インタビュー:ジャスダック株は51%以上保有を、新興市場統合を=大証社長
[大阪 1日 ロイター] 大阪証券取引所(8697.OJ: 株価, 企業情報, レポート)の米田道生社長は1日、ロイターとのインタビューで、ジャスダック証券取引所(筒井高志社長)の株式譲り受け交渉について「経営に責任と権限を持たなければならない」と語り、51%以上を保有する意向を示した。
そのうえで「それがないと市場の統合は簡単にできない」として、経営権を取得することで、ジャスダックとヘラクレスの統合を進めていく考えを示した。

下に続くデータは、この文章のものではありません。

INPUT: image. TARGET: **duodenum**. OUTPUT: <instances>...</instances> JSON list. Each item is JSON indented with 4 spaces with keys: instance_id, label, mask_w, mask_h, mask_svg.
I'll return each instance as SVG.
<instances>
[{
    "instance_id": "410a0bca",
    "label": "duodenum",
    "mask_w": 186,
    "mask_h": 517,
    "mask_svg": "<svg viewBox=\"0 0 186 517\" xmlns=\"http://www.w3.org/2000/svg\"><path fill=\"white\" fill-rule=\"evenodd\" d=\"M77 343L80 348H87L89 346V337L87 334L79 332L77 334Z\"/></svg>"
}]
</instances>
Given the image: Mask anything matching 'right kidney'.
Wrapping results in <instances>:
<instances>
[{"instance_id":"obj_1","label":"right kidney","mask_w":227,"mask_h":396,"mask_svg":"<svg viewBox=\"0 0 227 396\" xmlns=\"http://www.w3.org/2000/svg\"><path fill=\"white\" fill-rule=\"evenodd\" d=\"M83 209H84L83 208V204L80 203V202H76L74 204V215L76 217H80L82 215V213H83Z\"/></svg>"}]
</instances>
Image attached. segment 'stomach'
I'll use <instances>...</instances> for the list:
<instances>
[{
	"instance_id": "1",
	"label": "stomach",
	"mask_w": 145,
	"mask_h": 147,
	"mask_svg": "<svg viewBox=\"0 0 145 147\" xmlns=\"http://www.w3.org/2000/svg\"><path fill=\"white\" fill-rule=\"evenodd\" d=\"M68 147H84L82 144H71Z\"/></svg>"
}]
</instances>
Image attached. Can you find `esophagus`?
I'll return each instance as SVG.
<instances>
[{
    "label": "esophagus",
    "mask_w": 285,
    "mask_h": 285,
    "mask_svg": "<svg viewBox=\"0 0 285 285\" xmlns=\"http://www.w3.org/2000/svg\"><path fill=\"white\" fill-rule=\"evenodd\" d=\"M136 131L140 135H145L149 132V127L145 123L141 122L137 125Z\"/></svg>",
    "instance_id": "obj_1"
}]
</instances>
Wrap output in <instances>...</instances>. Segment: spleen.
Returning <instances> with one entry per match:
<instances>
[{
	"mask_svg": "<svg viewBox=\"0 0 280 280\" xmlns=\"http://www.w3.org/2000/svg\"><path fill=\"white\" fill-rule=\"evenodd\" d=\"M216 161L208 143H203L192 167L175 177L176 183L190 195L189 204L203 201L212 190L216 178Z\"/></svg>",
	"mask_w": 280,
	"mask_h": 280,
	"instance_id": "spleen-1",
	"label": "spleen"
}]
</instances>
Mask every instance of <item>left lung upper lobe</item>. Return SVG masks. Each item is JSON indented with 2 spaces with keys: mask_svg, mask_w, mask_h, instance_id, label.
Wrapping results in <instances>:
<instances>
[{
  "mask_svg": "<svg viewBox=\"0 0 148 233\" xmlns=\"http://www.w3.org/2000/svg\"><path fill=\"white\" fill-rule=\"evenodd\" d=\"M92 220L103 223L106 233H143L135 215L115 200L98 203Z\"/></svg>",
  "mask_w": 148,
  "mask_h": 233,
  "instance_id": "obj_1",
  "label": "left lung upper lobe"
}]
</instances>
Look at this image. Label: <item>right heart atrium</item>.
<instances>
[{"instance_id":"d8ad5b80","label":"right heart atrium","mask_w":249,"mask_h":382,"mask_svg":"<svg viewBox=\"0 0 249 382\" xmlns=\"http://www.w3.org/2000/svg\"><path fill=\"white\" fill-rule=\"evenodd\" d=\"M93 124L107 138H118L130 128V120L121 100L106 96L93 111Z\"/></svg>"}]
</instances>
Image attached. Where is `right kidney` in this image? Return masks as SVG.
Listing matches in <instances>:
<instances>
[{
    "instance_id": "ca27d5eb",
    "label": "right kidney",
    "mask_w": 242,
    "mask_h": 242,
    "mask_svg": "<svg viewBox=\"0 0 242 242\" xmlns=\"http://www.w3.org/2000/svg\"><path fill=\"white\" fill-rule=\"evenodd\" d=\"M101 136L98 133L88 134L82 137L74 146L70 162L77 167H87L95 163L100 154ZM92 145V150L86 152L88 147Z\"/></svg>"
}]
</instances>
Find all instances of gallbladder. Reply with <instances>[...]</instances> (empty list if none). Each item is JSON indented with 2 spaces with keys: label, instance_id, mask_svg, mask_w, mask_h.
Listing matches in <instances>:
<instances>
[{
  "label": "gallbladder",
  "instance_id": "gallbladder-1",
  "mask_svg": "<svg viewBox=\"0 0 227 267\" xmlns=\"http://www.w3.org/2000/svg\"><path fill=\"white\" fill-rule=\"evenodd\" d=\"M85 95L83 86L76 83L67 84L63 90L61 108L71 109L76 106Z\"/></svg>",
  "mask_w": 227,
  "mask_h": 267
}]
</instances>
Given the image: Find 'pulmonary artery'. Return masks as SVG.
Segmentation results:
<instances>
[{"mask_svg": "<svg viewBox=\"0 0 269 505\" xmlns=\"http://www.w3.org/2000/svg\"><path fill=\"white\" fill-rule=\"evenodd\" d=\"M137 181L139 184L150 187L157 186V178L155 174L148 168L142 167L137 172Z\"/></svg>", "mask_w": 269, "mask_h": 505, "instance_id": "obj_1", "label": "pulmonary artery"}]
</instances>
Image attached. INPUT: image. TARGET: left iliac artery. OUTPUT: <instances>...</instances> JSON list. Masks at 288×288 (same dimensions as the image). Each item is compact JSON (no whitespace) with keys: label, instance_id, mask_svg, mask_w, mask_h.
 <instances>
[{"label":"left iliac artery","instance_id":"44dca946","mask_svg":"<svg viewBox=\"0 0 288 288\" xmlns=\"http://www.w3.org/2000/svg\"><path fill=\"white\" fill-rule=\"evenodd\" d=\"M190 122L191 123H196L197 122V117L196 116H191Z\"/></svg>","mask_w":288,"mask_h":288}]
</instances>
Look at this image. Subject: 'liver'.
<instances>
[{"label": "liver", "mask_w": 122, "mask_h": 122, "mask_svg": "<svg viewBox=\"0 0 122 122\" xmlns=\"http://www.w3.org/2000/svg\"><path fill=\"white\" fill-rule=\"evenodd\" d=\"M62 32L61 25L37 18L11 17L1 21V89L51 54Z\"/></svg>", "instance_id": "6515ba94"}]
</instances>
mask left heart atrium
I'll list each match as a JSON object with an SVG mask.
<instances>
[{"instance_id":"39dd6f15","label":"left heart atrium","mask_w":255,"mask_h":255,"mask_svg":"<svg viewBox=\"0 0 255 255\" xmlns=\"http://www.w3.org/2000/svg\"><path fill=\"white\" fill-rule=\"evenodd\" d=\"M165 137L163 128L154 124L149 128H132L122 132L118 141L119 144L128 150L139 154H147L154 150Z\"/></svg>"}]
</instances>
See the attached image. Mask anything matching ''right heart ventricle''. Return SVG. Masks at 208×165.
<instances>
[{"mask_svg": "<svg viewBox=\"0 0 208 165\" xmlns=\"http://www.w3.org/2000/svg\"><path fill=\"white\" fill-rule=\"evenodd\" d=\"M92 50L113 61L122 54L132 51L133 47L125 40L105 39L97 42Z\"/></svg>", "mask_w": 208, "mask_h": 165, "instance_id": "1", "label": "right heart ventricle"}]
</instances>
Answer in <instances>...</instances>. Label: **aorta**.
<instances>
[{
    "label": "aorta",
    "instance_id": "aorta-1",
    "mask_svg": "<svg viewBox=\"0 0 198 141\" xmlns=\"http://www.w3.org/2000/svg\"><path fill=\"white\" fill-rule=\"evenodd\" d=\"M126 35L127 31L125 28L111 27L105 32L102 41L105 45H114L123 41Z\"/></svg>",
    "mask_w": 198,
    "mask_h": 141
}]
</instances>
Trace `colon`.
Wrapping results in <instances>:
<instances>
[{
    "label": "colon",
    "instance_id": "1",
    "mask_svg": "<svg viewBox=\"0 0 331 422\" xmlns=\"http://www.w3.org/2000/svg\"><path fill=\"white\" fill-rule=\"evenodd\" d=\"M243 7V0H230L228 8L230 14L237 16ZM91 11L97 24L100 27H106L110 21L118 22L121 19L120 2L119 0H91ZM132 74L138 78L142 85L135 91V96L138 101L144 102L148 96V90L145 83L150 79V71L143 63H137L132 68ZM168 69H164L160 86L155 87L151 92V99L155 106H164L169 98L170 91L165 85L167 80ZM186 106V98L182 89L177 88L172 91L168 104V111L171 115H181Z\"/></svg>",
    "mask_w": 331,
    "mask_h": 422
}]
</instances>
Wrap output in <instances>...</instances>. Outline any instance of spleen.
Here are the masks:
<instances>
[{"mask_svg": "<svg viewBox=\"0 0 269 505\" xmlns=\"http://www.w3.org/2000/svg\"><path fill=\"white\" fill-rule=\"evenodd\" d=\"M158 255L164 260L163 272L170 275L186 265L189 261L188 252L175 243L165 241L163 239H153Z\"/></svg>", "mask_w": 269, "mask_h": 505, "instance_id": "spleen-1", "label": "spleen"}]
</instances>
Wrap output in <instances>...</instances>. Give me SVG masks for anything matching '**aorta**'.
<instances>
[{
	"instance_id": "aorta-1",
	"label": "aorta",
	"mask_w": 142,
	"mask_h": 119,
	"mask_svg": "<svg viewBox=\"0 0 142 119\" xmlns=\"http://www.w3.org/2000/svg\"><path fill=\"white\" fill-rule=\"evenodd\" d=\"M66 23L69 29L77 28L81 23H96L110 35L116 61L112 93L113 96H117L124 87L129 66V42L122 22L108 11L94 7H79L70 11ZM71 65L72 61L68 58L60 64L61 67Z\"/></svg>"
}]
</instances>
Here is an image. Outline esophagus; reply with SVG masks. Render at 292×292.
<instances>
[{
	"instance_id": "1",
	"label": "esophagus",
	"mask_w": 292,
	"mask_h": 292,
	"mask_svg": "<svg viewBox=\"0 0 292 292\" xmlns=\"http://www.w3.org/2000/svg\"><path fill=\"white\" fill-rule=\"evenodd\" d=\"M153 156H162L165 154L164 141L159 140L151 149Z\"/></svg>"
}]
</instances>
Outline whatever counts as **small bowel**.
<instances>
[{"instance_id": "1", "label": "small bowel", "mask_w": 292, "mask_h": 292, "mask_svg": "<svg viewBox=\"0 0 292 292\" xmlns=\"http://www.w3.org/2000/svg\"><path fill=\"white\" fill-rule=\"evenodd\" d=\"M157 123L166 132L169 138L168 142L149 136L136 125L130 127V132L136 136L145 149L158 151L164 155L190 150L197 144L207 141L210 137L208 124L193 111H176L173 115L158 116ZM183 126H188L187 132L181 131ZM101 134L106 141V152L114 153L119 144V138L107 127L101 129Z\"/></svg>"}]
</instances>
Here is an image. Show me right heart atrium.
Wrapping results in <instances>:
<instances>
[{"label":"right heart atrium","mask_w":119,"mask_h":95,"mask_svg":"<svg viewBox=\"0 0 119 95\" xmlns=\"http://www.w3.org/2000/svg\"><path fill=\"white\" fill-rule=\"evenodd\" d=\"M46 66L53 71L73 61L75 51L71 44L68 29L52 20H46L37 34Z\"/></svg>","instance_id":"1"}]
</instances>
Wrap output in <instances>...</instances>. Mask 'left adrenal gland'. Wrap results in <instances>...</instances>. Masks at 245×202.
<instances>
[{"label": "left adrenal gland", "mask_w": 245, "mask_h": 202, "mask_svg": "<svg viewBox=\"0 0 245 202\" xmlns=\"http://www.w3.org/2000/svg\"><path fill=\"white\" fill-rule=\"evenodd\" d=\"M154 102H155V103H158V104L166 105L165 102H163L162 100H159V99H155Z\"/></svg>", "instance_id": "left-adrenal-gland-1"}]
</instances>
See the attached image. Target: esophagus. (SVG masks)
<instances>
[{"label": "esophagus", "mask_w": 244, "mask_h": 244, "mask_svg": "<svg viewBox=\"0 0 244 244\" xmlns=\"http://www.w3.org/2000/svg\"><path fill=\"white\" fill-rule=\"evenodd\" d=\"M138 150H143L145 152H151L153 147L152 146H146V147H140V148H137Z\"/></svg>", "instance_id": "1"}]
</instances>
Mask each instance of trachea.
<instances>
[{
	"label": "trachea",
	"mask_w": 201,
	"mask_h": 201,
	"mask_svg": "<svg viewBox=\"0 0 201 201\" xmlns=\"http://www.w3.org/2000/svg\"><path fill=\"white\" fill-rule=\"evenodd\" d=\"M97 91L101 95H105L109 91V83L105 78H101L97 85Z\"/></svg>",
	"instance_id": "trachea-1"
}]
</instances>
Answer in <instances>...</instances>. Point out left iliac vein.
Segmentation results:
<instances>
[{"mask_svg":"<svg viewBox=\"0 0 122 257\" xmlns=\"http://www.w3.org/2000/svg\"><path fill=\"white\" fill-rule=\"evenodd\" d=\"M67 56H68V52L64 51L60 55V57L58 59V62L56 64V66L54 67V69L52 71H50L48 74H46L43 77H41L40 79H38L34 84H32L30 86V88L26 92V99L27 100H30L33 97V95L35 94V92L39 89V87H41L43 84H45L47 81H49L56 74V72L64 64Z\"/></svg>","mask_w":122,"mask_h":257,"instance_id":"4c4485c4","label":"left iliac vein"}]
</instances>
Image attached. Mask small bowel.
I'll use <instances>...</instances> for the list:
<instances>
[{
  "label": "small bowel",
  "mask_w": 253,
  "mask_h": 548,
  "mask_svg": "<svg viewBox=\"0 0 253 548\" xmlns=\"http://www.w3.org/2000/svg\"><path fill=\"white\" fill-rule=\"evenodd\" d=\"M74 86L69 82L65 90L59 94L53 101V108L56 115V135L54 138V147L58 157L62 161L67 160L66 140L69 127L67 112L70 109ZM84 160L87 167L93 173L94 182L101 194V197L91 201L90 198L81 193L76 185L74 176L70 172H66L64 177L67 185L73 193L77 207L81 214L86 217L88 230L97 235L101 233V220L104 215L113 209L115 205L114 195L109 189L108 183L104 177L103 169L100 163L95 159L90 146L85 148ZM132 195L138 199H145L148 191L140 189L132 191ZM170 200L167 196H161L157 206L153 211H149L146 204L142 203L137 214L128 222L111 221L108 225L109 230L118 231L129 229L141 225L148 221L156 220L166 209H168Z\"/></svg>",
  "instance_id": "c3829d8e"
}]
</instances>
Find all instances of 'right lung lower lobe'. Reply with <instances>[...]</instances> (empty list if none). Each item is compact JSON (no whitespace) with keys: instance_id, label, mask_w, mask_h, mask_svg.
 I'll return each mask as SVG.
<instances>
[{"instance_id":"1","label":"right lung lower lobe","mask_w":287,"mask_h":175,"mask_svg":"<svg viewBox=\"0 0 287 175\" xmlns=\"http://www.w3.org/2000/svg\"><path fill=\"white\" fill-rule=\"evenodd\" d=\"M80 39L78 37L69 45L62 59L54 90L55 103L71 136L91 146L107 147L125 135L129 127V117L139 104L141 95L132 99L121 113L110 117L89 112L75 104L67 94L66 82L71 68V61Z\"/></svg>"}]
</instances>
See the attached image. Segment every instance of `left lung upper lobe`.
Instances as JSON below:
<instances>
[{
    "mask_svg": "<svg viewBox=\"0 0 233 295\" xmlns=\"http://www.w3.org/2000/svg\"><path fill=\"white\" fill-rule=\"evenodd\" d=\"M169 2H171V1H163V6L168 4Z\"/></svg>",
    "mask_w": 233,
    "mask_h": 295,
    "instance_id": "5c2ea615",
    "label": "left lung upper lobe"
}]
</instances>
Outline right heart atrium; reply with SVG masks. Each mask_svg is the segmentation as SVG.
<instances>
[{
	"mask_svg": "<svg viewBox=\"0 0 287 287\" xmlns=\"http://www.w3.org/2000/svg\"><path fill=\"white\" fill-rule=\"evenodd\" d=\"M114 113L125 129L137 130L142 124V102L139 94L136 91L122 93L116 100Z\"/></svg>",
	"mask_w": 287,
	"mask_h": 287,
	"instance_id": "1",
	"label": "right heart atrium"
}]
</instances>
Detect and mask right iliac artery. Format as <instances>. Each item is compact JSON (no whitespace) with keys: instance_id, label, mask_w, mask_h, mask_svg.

大証は今年に入り、ジャスダックとの統合に向けて、ジャスダック株を72%強保有する筆頭株主の日本証券業協会(安東俊夫会長)と交渉を開始した。今後は、買収株数、金額、統合の形態などが焦点となる。米田社長は「すべては今後の交渉で決まってくる」として詳細な言及を避けたが、最低でも51%を取得する意向を強調した。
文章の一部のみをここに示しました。